**ASSIGNMENT:** What are the lines, word for word, from the line with "Figure 1: EM" up to and including the line with "Two objects, yellow" in the records below? Omit the pictures.

**Scene geometry reasoning data:**
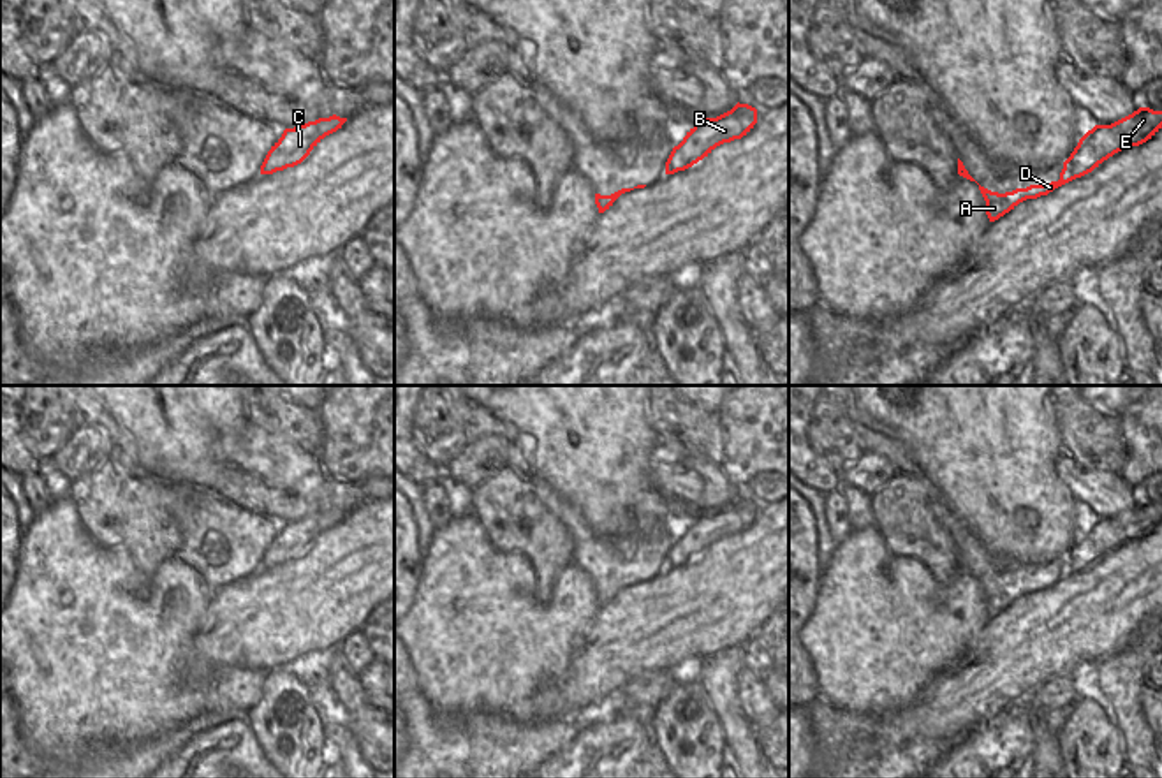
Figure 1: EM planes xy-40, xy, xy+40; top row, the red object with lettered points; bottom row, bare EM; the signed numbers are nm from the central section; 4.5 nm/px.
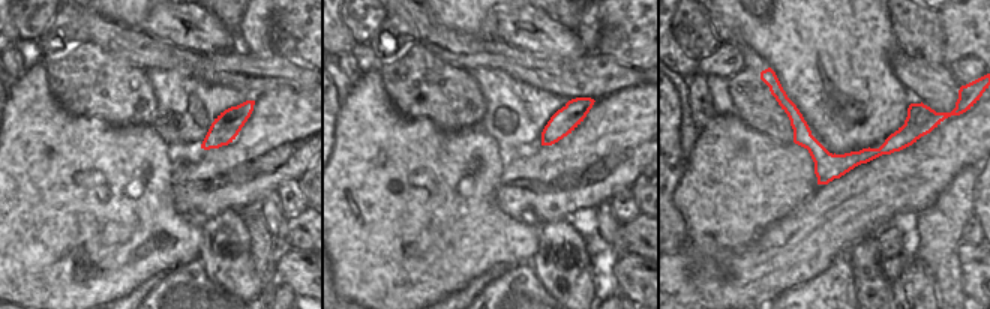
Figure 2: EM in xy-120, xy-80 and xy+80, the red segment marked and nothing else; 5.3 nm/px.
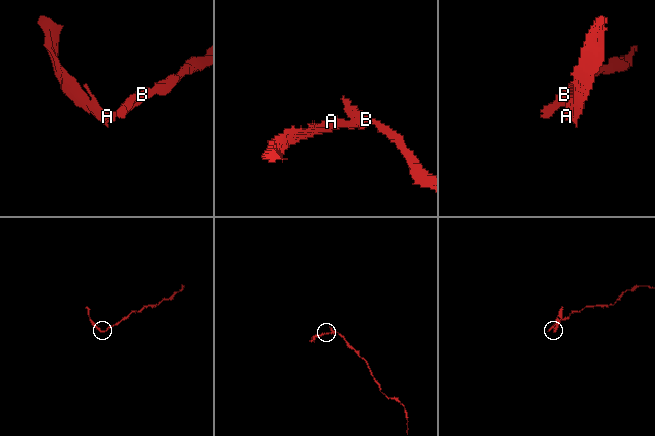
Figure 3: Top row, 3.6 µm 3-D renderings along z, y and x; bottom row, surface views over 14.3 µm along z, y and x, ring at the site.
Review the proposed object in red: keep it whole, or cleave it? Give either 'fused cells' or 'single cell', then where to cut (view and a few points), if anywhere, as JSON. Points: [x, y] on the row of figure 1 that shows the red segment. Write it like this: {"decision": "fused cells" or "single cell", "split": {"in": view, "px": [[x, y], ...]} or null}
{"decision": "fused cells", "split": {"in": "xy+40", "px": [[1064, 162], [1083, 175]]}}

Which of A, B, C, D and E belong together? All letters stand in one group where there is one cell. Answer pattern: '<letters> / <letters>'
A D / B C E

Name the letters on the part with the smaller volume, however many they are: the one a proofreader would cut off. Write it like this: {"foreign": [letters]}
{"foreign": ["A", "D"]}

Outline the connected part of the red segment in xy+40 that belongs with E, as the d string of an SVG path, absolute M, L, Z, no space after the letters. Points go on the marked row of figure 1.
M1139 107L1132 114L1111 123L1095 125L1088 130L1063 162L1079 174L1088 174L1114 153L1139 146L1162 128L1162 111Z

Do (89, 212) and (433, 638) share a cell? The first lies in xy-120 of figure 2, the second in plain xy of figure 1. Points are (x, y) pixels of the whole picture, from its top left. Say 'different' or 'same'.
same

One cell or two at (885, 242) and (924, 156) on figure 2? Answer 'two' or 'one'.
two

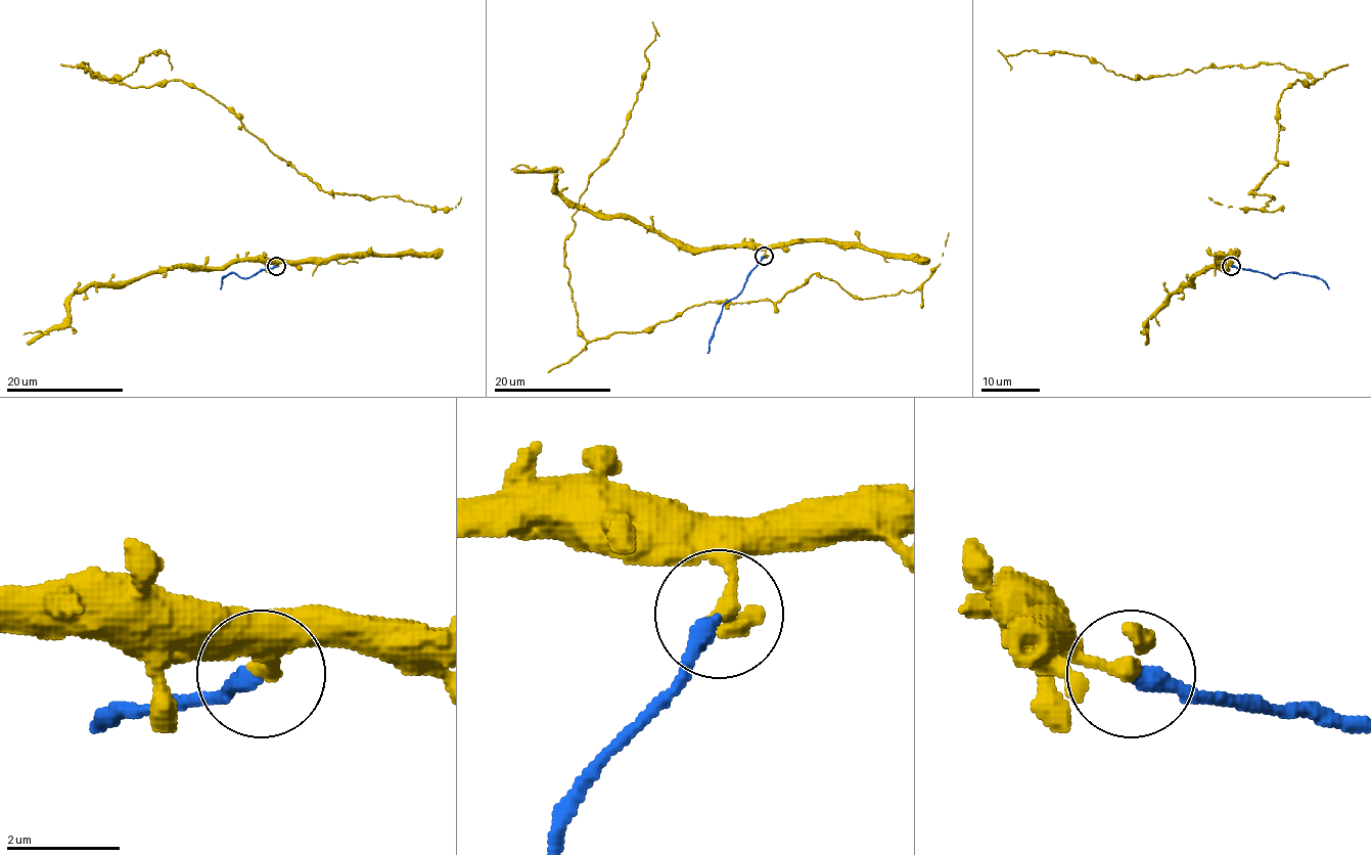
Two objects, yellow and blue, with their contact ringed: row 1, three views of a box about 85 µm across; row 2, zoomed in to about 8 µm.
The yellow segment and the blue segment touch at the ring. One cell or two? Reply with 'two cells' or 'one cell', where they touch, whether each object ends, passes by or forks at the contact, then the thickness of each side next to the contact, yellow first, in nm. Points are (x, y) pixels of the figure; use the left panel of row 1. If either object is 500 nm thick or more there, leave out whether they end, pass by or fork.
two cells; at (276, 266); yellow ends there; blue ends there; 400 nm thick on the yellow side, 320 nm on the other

==

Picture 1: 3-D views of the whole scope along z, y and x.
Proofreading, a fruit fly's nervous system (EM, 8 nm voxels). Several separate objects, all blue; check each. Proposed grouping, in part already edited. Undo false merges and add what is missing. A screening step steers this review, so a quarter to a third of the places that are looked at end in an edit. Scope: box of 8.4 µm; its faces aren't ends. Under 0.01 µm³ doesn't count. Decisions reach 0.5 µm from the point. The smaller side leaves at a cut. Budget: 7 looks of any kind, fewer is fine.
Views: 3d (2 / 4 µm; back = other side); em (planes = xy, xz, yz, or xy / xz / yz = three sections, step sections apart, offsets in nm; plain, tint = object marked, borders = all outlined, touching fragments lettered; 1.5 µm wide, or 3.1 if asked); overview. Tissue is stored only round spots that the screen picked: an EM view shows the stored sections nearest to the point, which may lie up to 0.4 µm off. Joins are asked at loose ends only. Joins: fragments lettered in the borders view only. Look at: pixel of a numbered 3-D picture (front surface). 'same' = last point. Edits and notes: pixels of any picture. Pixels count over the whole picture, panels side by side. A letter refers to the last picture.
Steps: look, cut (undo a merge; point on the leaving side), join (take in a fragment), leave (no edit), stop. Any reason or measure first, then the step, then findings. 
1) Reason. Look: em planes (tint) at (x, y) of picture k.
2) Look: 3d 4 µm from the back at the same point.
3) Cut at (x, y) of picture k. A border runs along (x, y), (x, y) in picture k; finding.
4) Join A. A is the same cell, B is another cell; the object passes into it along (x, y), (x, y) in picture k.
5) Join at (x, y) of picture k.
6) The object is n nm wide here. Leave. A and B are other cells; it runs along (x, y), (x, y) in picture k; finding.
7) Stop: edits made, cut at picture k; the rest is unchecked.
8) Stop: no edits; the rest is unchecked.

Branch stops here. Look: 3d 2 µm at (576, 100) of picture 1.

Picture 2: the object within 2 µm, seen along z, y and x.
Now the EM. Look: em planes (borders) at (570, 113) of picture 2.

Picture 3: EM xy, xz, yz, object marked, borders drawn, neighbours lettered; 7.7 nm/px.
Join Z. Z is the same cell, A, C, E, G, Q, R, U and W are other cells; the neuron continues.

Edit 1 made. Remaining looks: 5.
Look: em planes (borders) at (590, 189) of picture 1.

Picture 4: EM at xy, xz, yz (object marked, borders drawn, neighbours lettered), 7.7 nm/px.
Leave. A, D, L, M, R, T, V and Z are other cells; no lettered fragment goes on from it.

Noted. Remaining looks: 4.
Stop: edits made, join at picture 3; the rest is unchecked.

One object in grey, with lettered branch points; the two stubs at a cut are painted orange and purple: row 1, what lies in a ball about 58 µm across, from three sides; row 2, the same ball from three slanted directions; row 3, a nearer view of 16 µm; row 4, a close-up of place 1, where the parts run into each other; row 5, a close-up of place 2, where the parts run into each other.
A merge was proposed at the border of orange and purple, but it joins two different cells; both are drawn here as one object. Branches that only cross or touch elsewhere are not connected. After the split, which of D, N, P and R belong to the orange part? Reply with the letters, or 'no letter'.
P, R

**ANSWER FOR THIS EXERCISE:**
Figure 1: EM planes xy-40, xy, xy+40; top row, the red object with lettered points; bottom row, bare EM; the signed numbers are nm from the central section; 4.5 nm/px.
Figure 2: EM in xy-120, xy-80 and xy+80, the red segment marked and nothing else; 5.3 nm/px.
Figure 3: Top row, 3.6 µm 3-D renderings along z, y and x; bottom row, surface views over 14.3 µm along z, y and x, ring at the site.
Review the proposed object in red: keep it whole, or cleave it? Give either 'fused cells' or 'single cell', then where to cut (view and a few points), if anywhere, as JSON. Points: [x, y] on the row of figure 1 that shows the red segment. Write it like this: {"decision": "fused cells" or "single cell", "split": {"in": view, "px": [[x, y], ...]} or null}
{"decision": "fused cells", "split": {"in": "xy+40", "px": [[1064, 162], [1083, 175]]}}

Which of A, B, C, D and E belong together? All letters stand in one group where there is one cell. Answer pattern: '<letters> / <letters>'
A D / B C E

Name the letters on the part with the smaller volume, however many they are: the one a proofreader would cut off. Write it like this: {"foreign": [letters]}
{"foreign": ["A", "D"]}

Outline the connected part of the red segment in xy+40 that belongs with E, as the d string of an SVG path, absolute M, L, Z, no space after the letters. Points go on the marked row of figure 1.
M1139 107L1132 114L1111 123L1095 125L1088 130L1063 162L1079 174L1088 174L1114 153L1139 146L1162 128L1162 111Z

Do (89, 212) and (433, 638) share a cell? The first lies in xy-120 of figure 2, the second in plain xy of figure 1. Points are (x, y) pixels of the whole picture, from its top left. Say 'different' or 'same'.
same

One cell or two at (885, 242) and (924, 156) on figure 2? Answer 'two' or 'one'.
two

Two objects, yellow and blue, with their contact ringed: row 1, three views of a box about 85 µm across; row 2, zoomed in to about 8 µm.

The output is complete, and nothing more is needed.